Dataset excerpts:
^^^^
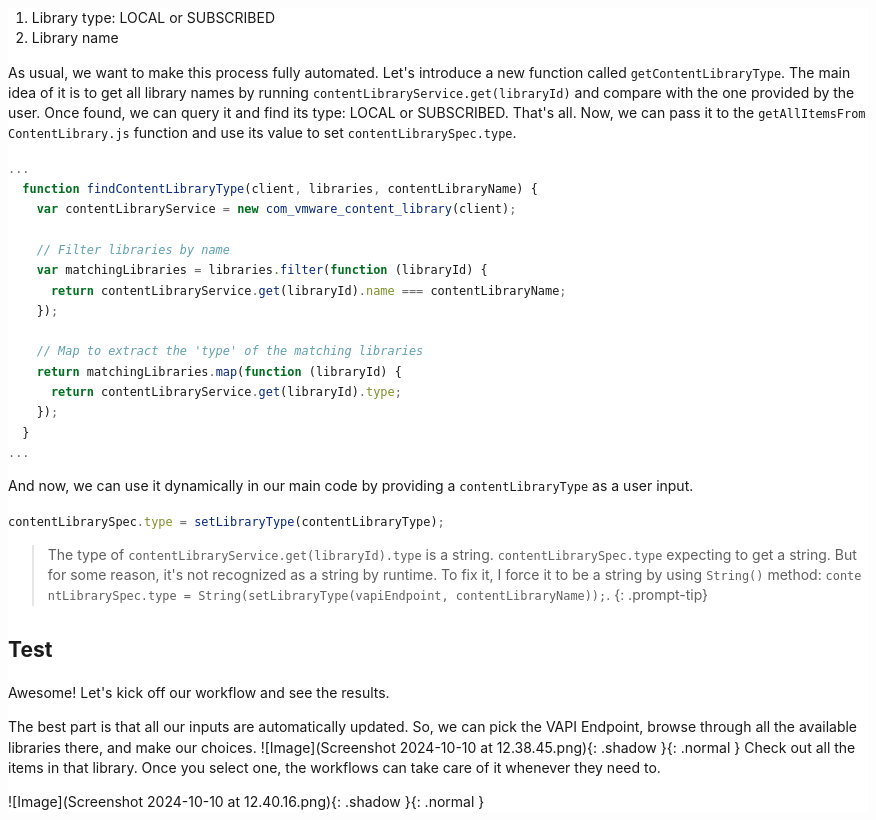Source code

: 1. Library type: LOCAL or SUBSCRIBED
2. Library name

As usual, we want to make this process fully automated. Let's introduce a new function called `getContentLibraryType`.
The main idea of it is to get all library names by running `contentLibraryService.get(libraryId)` and compare with the one provided by the user. Once found, we can query it and find its type: LOCAL or SUBSCRIBED.
That's all. Now, we can pass it to the `getAllItemsFromContentLibrary.js` function and use its value to set `contentLibrarySpec.type`.

```javascript
...
  function findContentLibraryType(client, libraries, contentLibraryName) {
    var contentLibraryService = new com_vmware_content_library(client);

    // Filter libraries by name
    var matchingLibraries = libraries.filter(function (libraryId) {
      return contentLibraryService.get(libraryId).name === contentLibraryName;
    });

    // Map to extract the 'type' of the matching libraries
    return matchingLibraries.map(function (libraryId) {
      return contentLibraryService.get(libraryId).type;
    });
  }
... 
```

And now, we can use it dynamically in our main code by providing a `contentLibraryType` as a user input.

```javascript
contentLibrarySpec.type = setLibraryType(contentLibraryType);
```

>The type of `contentLibraryService.get(libraryId).type` is a string. `contentLibrarySpec.type` expecting to get a string. But for some reason, it's not recognized as a string by runtime. To fix it, I force it to be a string by using `String()` method: `contentLibrarySpec.type = String(setLibraryType(vapiEndpoint, contentLibraryName));`.
{: .prompt-tip}

## Test

Awesome! Let's kick off our workflow and see the results.

The best part is that all our inputs are automatically updated. So, we can pick the VAPI Endpoint, browse through all the available libraries there, and make our choices.
![Image](Screenshot 2024-10-10 at 12.38.45.png){: .shadow }{: .normal }
Check out all the items in that library. Once you select one, the workflows can take care of it whenever they need to.

![Image](Screenshot 2024-10-10 at 12.40.16.png){: .shadow }{: .normal }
^^^^
EXERCISE INSTRUCTIONS: Please print every record above exactly, but leave the pictures out.

RESULT FOR THIS TASK:
Source code

: 1. Library type: LOCAL or SUBSCRIBED
2. Library name

As usual, we want to make this process fully automated. Let's introduce a new function called `getContentLibraryType`.
The main idea of it is to get all library names by running `contentLibraryService.get(libraryId)` and compare with the one provided by the user. Once found, we can query it and find its type: LOCAL or SUBSCRIBED.
That's all. Now, we can pass it to the `getAllItemsFromContentLibrary.js` function and use its value to set `contentLibrarySpec.type`.

```javascript
...
  function findContentLibraryType(client, libraries, contentLibraryName) {
    var contentLibraryService = new com_vmware_content_library(client);

    // Filter libraries by name
    var matchingLibraries = libraries.filter(function (libraryId) {
      return contentLibraryService.get(libraryId).name === contentLibraryName;
    });

    // Map to extract the 'type' of the matching libraries
    return matchingLibraries.map(function (libraryId) {
      return contentLibraryService.get(libraryId).type;
    });
  }
... 
```

And now, we can use it dynamically in our main code by providing a `contentLibraryType` as a user input.

```javascript
contentLibrarySpec.type = setLibraryType(contentLibraryType);
```

>The type of `contentLibraryService.get(libraryId).type` is a string. `contentLibrarySpec.type` expecting to get a string. But for some reason, it's not recognized as a string by runtime. To fix it, I force it to be a string by using `String()` method: `contentLibrarySpec.type = String(setLibraryType(vapiEndpoint, contentLibraryName));`.
{: .prompt-tip}

## Test

Awesome! Let's kick off our workflow and see the results.

The best part is that all our inputs are automatically updated. So, we can pick the VAPI Endpoint, browse through all the available libraries there, and make our choices.
![Image](Screenshot 2024-10-10 at 12.38.45.png){: .shadow }{: .normal }
Check out all the items in that library. Once you select one, the workflows can take care of it whenever they need to.

![Image](Screenshot 2024-10-10 at 12.40.16.png){: .shadow }{: .normal }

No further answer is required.